(Dataset entries)
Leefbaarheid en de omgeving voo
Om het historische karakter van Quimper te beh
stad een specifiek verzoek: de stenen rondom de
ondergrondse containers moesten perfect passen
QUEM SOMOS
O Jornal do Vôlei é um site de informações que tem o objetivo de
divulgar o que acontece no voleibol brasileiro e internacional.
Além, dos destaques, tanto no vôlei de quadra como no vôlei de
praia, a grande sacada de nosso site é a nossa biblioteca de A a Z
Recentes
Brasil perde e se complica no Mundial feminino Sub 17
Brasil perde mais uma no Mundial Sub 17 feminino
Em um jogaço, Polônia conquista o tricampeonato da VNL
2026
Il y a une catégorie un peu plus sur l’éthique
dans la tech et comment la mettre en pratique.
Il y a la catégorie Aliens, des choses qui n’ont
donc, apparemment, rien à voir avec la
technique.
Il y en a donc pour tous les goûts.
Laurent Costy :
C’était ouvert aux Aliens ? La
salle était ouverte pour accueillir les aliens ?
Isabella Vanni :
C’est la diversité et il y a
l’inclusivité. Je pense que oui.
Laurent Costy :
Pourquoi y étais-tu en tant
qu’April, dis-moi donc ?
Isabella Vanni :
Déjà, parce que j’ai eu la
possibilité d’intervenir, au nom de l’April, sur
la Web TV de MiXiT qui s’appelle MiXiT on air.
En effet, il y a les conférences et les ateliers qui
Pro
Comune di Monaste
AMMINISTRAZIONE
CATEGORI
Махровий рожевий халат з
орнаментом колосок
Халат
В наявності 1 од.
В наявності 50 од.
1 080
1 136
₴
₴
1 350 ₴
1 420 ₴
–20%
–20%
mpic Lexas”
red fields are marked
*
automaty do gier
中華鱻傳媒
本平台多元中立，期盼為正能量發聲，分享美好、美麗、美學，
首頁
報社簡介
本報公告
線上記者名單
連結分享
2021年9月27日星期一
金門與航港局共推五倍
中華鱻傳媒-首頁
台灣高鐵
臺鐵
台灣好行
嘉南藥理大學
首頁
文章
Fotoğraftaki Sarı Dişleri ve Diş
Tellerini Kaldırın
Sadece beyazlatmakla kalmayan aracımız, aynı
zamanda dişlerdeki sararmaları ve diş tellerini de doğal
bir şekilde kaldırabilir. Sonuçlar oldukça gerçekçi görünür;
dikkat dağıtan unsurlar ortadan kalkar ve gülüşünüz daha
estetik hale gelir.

→ Task description: Copy out the material with every "catégorie" swapped for "rubrique", leaving everything else untouched.

→ Solution for this exercise:
Leefbaarheid en de omgeving voo
Om het historische karakter van Quimper te beh
stad een specifiek verzoek: de stenen rondom de
ondergrondse containers moesten perfect passen
QUEM SOMOS
O Jornal do Vôlei é um site de informações que tem o objetivo de
divulgar o que acontece no voleibol brasileiro e internacional.
Além, dos destaques, tanto no vôlei de quadra como no vôlei de
praia, a grande sacada de nosso site é a nossa biblioteca de A a Z
Recentes
Brasil perde e se complica no Mundial feminino Sub 17
Brasil perde mais uma no Mundial Sub 17 feminino
Em um jogaço, Polônia conquista o tricampeonato da VNL
2026
Il y a une rubrique un peu plus sur l’éthique
dans la tech et comment la mettre en pratique.
Il y a la rubrique Aliens, des choses qui n’ont
donc, apparemment, rien à voir avec la
technique.
Il y en a donc pour tous les goûts.
Laurent Costy :
C’était ouvert aux Aliens ? La
salle était ouverte pour accueillir les aliens ?
Isabella Vanni :
C’est la diversité et il y a
l’inclusivité. Je pense que oui.
Laurent Costy :
Pourquoi y étais-tu en tant
qu’April, dis-moi donc ?
Isabella Vanni :
Déjà, parce que j’ai eu la
possibilité d’intervenir, au nom de l’April, sur
la Web TV de MiXiT qui s’appelle MiXiT on air.
En effet, il y a les conférences et les ateliers qui
Pro
Comune di Monaste
AMMINISTRAZIONE
CATEGORI
Махровий рожевий халат з
орнаментом колосок
Халат
В наявності 1 од.
В наявності 50 од.
1 080
1 136
₴
₴
1 350 ₴
1 420 ₴
–20%
–20%
mpic Lexas”
red fields are marked
*
automaty do gier
中華鱻傳媒
本平台多元中立，期盼為正能量發聲，分享美好、美麗、美學，
首頁
報社簡介
本報公告
線上記者名單
連結分享
2021年9月27日星期一
金門與航港局共推五倍
中華鱻傳媒-首頁
台灣高鐵
臺鐵
台灣好行
嘉南藥理大學
首頁
文章
Fotoğraftaki Sarı Dişleri ve Diş
Tellerini Kaldırın
Sadece beyazlatmakla kalmayan aracımız, aynı
zamanda dişlerdeki sararmaları ve diş tellerini de doğal
bir şekilde kaldırabilir. Sonuçlar oldukça gerçekçi görünür;
dikkat dağıtan unsurlar ortadan kalkar ve gülüşünüz daha
estetik hale gelir.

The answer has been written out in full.